→ Problems to solve:
**a.** Retype the stretch of the passage on K-pop from "Hallyu is not" through "not especially favored.".
**b.** Answer these questions from the passage on K-pop:
(i) In what year did K-pop have its biggest exposure in the States?
(ii) Which single was the first-ever video on YouTube to acquire approximately 1 billion views?
(iii) What characteristics of K-pop have led the Japanese public to take a liking to it?
**c.** Carry on the passage about K-pop and the Korean Wave from the point where it stops.

The Korean Wave (Hallyu) defines the global exportation of South Korea’s cultural economy, and recently, one aspect of Korean entertainment has definitely taken the world by storm. Korean pop music, commonly known as K-pop, has finally made a breakthrough in the global music industry after having gradually built up popularity over the past decade.

In the late ‘00s and early ‘10s, a handful of Korean soloists and groups attempted to break into the American market. The reason they failed to go mainstream, among the Western public, was due to the fact that their marketing plans had fallen short, and in the end, it wasn’t until a few years later in 2012 when K-pop had the biggest exposure in the States. It was during this year that PSY came out with his hit single, “Gangnam Style,” the first-ever video on YouTube to acquire approximately 1 billion views. After obtaining attention in the U.S. for his incredibly eccentric music video, PSY essentially paved the way for other Korean artists to conquer the Western market as well.

Hallyu is not as complex as it seems. Being a global phenomenon that gradually introduces Korean influences to the foreign public, there are many reasons why national facets of entertainment would gain international recognition. For example, with Korean entertainment companies carrying out the right marketing and advertising strategies, they managed to acquire fans in Europe, a region where K-pop is not especially favored.

Also, things often become popular, intentionally or not, with the help of the internet, and they gain attention for different reasons as well, like in the United States, where K-pop offers a form of music very different from what many Americans are used to. Japan, a country big on entertainment, has the Japanese public taking a liking to K-pop because of its sexier and more mature characteristics, which contrast to their own “cute-styled” J-pop.

→ Provided records:
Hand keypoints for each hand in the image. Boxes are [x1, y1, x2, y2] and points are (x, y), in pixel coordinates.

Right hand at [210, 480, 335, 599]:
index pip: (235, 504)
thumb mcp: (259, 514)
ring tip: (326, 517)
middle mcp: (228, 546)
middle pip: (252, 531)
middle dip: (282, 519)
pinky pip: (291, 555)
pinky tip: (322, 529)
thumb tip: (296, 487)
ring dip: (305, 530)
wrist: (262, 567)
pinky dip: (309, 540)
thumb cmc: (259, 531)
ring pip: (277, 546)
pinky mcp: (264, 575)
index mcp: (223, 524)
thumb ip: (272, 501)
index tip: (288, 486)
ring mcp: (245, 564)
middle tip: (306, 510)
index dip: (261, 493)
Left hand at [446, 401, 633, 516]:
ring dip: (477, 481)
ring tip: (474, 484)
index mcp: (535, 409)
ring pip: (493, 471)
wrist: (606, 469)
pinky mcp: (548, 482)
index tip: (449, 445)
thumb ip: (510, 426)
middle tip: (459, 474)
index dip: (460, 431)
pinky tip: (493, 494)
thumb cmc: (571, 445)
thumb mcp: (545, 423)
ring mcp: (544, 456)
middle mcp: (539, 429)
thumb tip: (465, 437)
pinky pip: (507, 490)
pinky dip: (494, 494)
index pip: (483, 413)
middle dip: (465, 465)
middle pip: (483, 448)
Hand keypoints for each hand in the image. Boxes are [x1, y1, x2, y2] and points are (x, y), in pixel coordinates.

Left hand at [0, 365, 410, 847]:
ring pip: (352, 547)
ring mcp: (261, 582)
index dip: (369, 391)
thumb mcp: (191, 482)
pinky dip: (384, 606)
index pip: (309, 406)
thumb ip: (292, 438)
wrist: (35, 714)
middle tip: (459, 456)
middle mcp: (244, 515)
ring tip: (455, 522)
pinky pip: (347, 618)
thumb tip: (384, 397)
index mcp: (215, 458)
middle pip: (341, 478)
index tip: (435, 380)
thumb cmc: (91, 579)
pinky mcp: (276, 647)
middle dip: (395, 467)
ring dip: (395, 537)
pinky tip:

→ Response list:
**a.**
Hallyu is not as complex as it seems. Being a global phenomenon that gradually introduces Korean influences to the foreign public, there are many reasons why national facets of entertainment would gain international recognition. For example, with Korean entertainment companies carrying out the right marketing and advertising strategies, they managed to acquire fans in Europe, a region where K-pop is not especially favored.

**b.**
(i) 2012
(ii) PSY's "Gangnam Style"
(iii) Its sexier and more mature characteristics, which contrast with Japan's own "cute-styled" J-pop

**c.**
More fans equals more money, which is why entertainment companies in Korea aim to find strategies, such as following worldwide trends, that allow them to attract people from all over the globe. If groups properly use marketing strategies, they can successfully appeal to different regions. Because the U.S. and Japan hold the biggest music markets, there are often English or Japanese versions of Korean songs. With this alteration, fans in these regions can better appreciate the music. It is not uncommon for groups to cover their songs in different languages. NCT 127 released an English version of their song “Regular” last month. Songs released in languages affiliated with certain regions give Korean artists the opportunity to gain more recognition. And to further their influence, subgroups are formed to appeal to other markets, such as EXO, which has a separate group of performers formed to fit the Chinese market.

Immense global recognition of Korea’s pop culture has caused it to understandably be a major focus of the government, whose goal is to have an international influence. Thanks to K-pop and other forms of Korean entertainment, there’s been a surge of tourism and an increasing fascination of Korean studies and language. This sudden interest has improved Korea’s national image in a very positive way.